• AIM OF THE TASK
Quote the lines of these records exactly as they appear, leaving the pictures out of your answer.

• EXERCISE INPUT
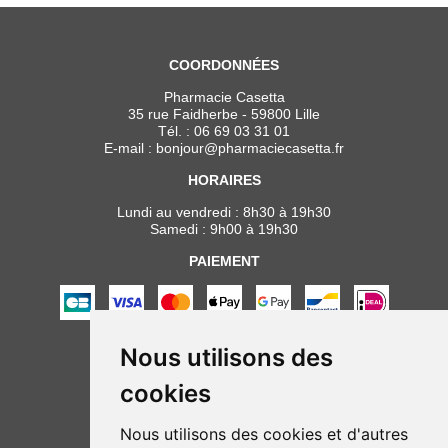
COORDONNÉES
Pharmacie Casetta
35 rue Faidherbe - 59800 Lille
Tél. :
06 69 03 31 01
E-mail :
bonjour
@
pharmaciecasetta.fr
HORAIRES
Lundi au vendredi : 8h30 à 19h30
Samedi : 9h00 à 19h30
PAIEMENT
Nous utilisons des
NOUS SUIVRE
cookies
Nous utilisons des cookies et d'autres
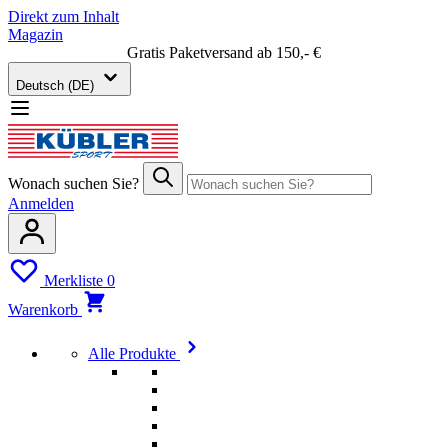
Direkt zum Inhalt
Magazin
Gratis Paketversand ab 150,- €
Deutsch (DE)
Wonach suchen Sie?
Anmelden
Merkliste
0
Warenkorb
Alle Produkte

• WRITTEN SOLUTION
COORDONNÉES
Pharmacie Casetta
35 rue Faidherbe - 59800 Lille
Tél. :
06 69 03 31 01
E-mail :
bonjour
@
pharmaciecasetta.fr
HORAIRES
Lundi au vendredi : 8h30 à 19h30
Samedi : 9h00 à 19h30
PAIEMENT
Nous utilisons des
NOUS SUIVRE
cookies
Nous utilisons des cookies et d'autres
Direkt zum Inhalt
Magazin
Gratis Paketversand ab 150,- €
Deutsch (DE)
Wonach suchen Sie?
Anmelden
Merkliste
0
Warenkorb
Alle Produkte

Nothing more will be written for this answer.